Blue Dots mark the "35" settlements referred to by NGO's,
Red areas the land taken by the Bedouin

FACT: There are over 60,000 illegal structures built by Bedouin in the Negev (Ministry of Interior), increasing by 2000 new illegal structures yeary. There are not just 35 illegally built villages on state owned land, this illegal building covers an area of over 800,000 dunam (200,00 acres) and is established in over 2000 residential clusters (towns, villages, hamlets, hilltops & outposts).

How do these NGO’s continue to try to hide the facts when modern means of verification are so accessible? Do they really believe Israelis are that gullible? But she continued to wax poetic, citing folklore rather than history, and claiming that most of these illegal villages were set up before the establishment of the State. Even worse, with their savvy help, the Bedouin of the Negev have been able to successfully petition the UN for status as indigenous people. Even though there are Bedouin throughout the Middle East, the only place the UN has bestowed indigenous status on them is in the Negev. Their fallacious argument is simple and clear: the Bedouin were here before the State was established, and thus before the Jews were ever here.

But as much as these NGOs try to frame and fudge the public debate around the Illegal villages of those 20% of Bedouin who have grabbed State land and claim to have ancestral title to it, Regavim hopes for an equitable solution to the problem. Because of growing public awareness, the Government program to overcome the lawlessness in the South is scheduled for renewed discussion.

It is important to understand that overall, Regavim is not opposed to the Government’s plan, and believes that regulating the Bedouin settlement is vital both for the State of Israel and of course for the Bedouin population. However, unfortunately, the current proposal is very problematic. Regavim wants a program that will achieve its goals, one that will be good for the country, good for the land, the environment and good for all the residents of the Negev. To accomplish this, Regavim has developed some amendments to make the program more efficient, and dramatically increase the chance of its success in practice.

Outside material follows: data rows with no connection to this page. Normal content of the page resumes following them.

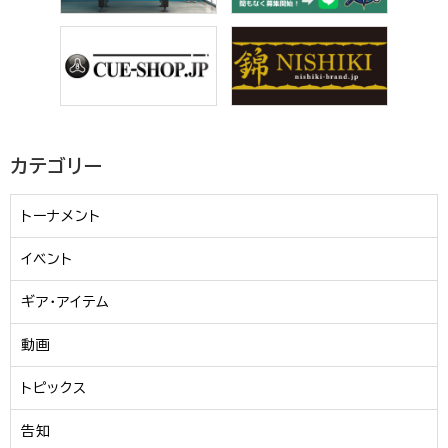
カテゴリー
トーナメント
イベント
ギア・アイテム
動画
トピックス
告知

However, even taking into account our new government's effort to refine and improve the program, the basic problem remains. The public both here in Israel and in the court of world opinion must be made aware of the actual facts on the ground as seen by Avri Gilad and understand the urgency for a fair and implementable program, and not just a giveaway of our National Lands. Otherwise, Israel will continue to be painted as the perennial bad guy - the conqueror and the oppressor! This image is successfully perpetuated due in large part to the efforts of the radical left, European government funded NGO’s that have trained the Bedouin in the “accept our position or nothing” strategy and have extensively misled the public using falsifications and mistruths.